[Start of Attachment]

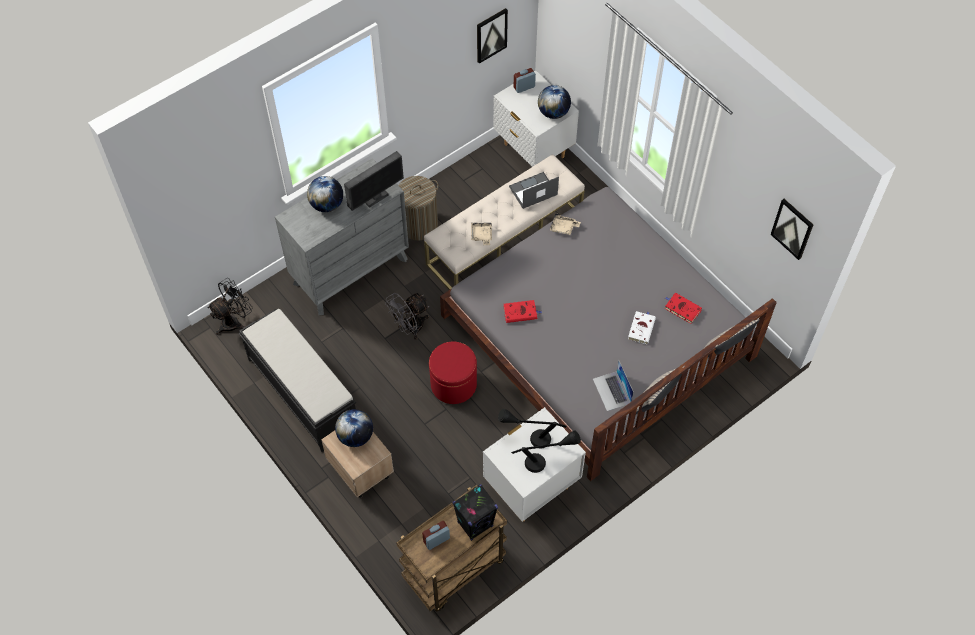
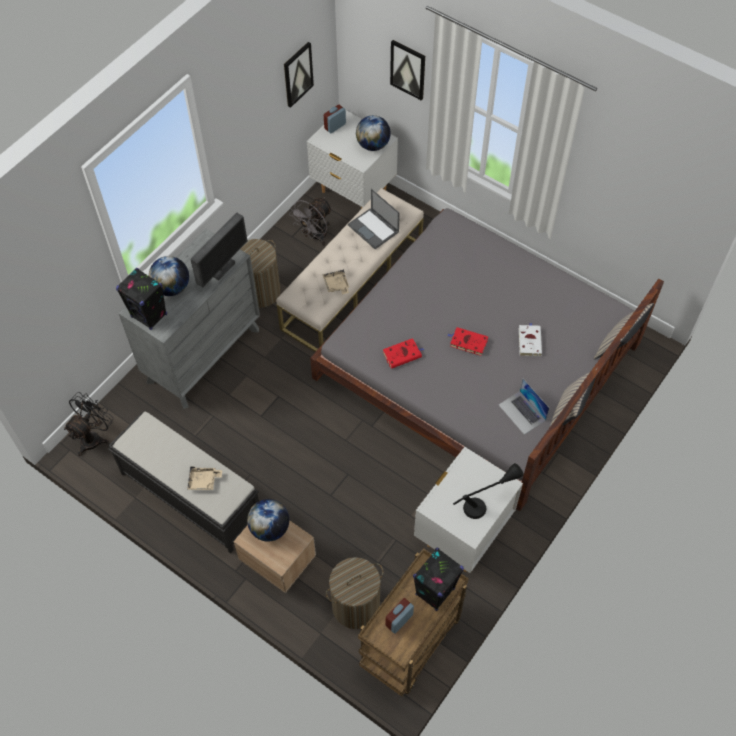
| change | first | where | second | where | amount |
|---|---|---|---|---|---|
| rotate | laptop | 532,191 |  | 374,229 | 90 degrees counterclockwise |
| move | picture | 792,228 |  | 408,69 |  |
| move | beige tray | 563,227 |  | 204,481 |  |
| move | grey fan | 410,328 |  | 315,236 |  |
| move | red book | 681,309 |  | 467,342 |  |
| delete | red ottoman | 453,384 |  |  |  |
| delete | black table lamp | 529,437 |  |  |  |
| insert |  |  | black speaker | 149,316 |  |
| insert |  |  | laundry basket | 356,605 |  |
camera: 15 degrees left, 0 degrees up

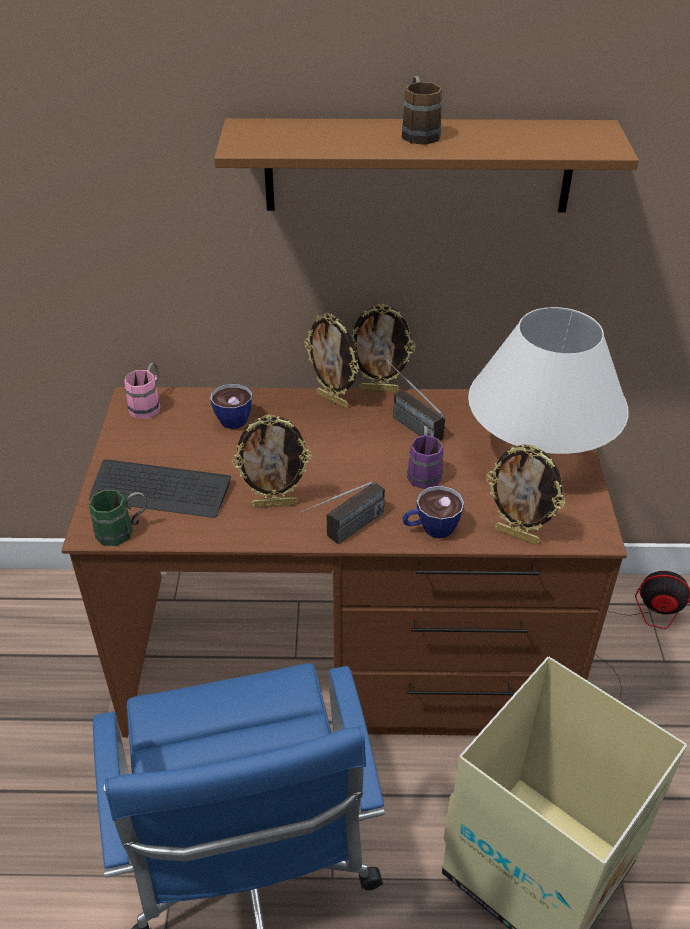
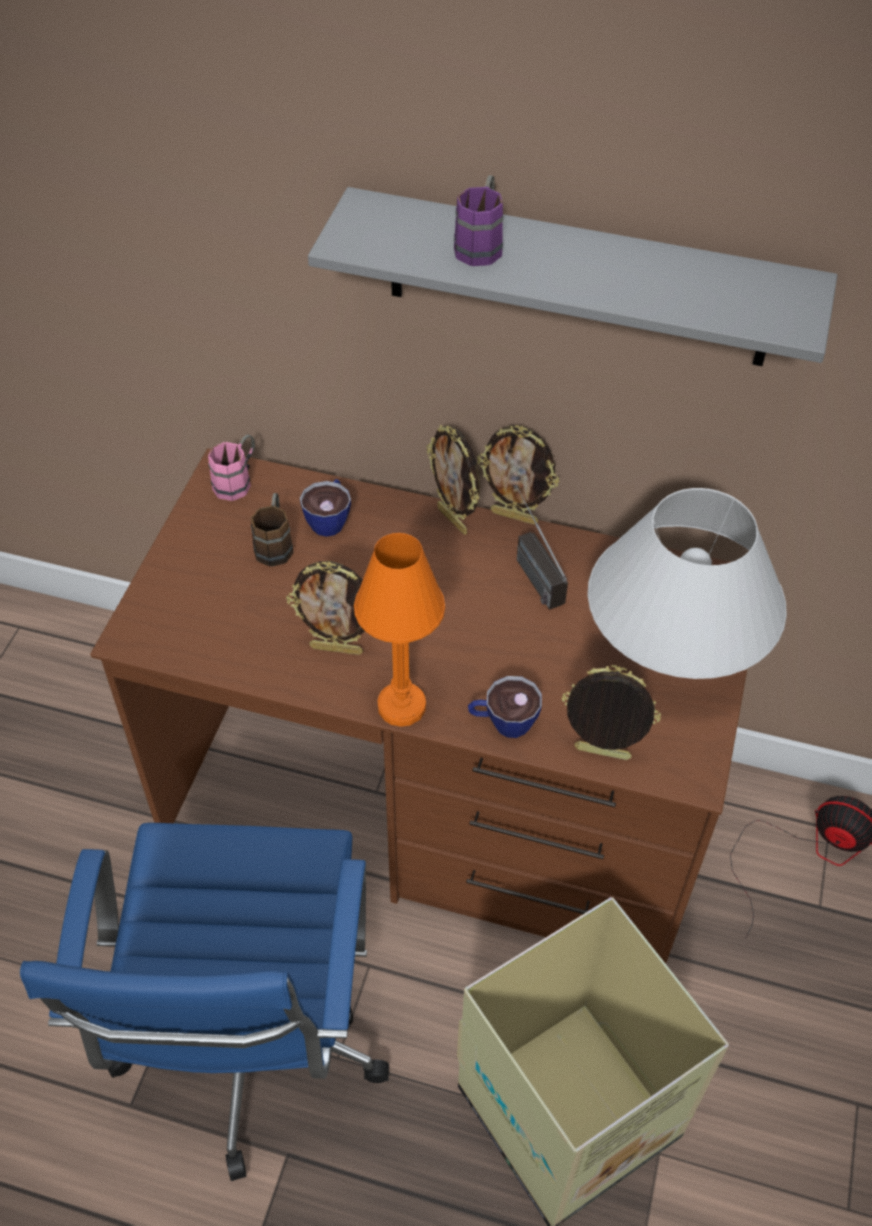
| change | first | where | second | where | amount |
|---|---|---|---|---|---|
| move | brown mug | 418,132 |  | 275,544 |  |
| recolor | brown shelf | 418,166 | grey shelf | 578,279 |  |
| move | purple mug | 424,471 |  | 481,244 |  |
| rotate | picture frame | 517,535 |  | 601,755 | 150 degrees clockwise |
| delete | keyboard | 160,491 |  |  |  |
| replace | radio | 344,534 | orange table lamp | 401,706 |  |
| delete | green mug | 123,530 |  |  |  |
camera: 15 degrees right, 10 degrees up

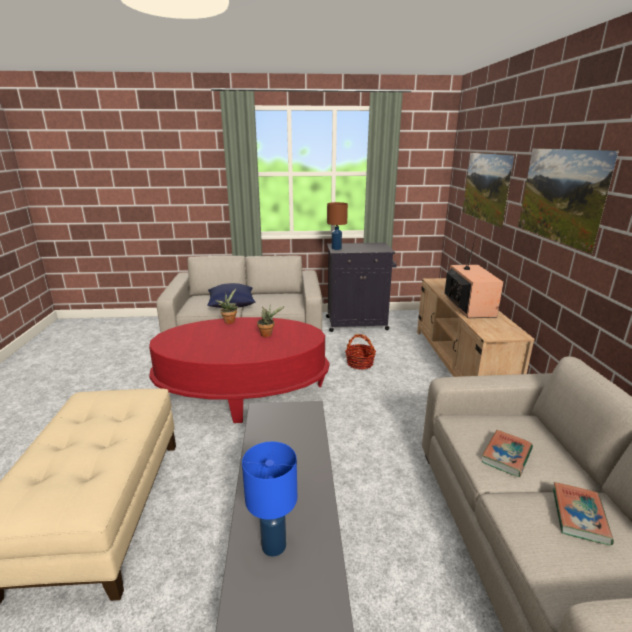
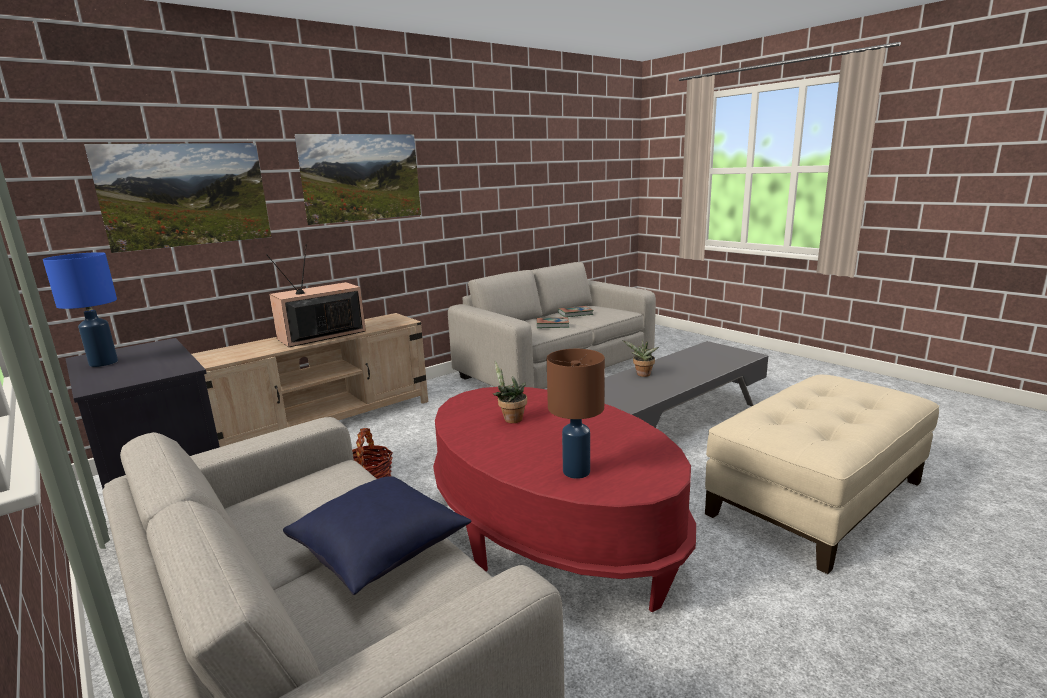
| change | first | where | second | where | amount |
|---|---|---|---|---|---|
| move | brown table lamp | 336,248 |  | 576,471 |  |
| move | potted plant | 229,321 |  | 642,375 |  |
| move | blue table lamp | 274,545 |  | 103,363 |  |
camera: 125 degrees left, 5 degrees down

[End of Attachment]

> [Work to complete]: Output, exactly, all the records above; include no pictures.

> [Result]:
| change | first | where | second | where | amount |
|---|---|---|---|---|---|
| rotate | laptop | 532,191 |  | 374,229 | 90 degrees counterclockwise |
| move | picture | 792,228 |  | 408,69 |  |
| move | beige tray | 563,227 |  | 204,481 |  |
| move | grey fan | 410,328 |  | 315,236 |  |
| move | red book | 681,309 |  | 467,342 |  |
| delete | red ottoman | 453,384 |  |  |  |
| delete | black table lamp | 529,437 |  |  |  |
| insert |  |  | black speaker | 149,316 |  |
| insert |  |  | laundry basket | 356,605 |  |
camera: 15 degrees left, 0 degrees up

| change | first | where | second | where | amount |
|---|---|---|---|---|---|
| move | brown mug | 418,132 |  | 275,544 |  |
| recolor | brown shelf | 418,166 | grey shelf | 578,279 |  |
| move | purple mug | 424,471 |  | 481,244 |  |
| rotate | picture frame | 517,535 |  | 601,755 | 150 degrees clockwise |
| delete | keyboard | 160,491 |  |  |  |
| replace | radio | 344,534 | orange table lamp | 401,706 |  |
| delete | green mug | 123,530 |  |  |  |
camera: 15 degrees right, 10 degrees up

| change | first | where | second | where | amount |
|---|---|---|---|---|---|
| move | brown table lamp | 336,248 |  | 576,471 |  |
| move | potted plant | 229,321 |  | 642,375 |  |
| move | blue table lamp | 274,545 |  | 103,363 |  |
camera: 125 degrees left, 5 degrees down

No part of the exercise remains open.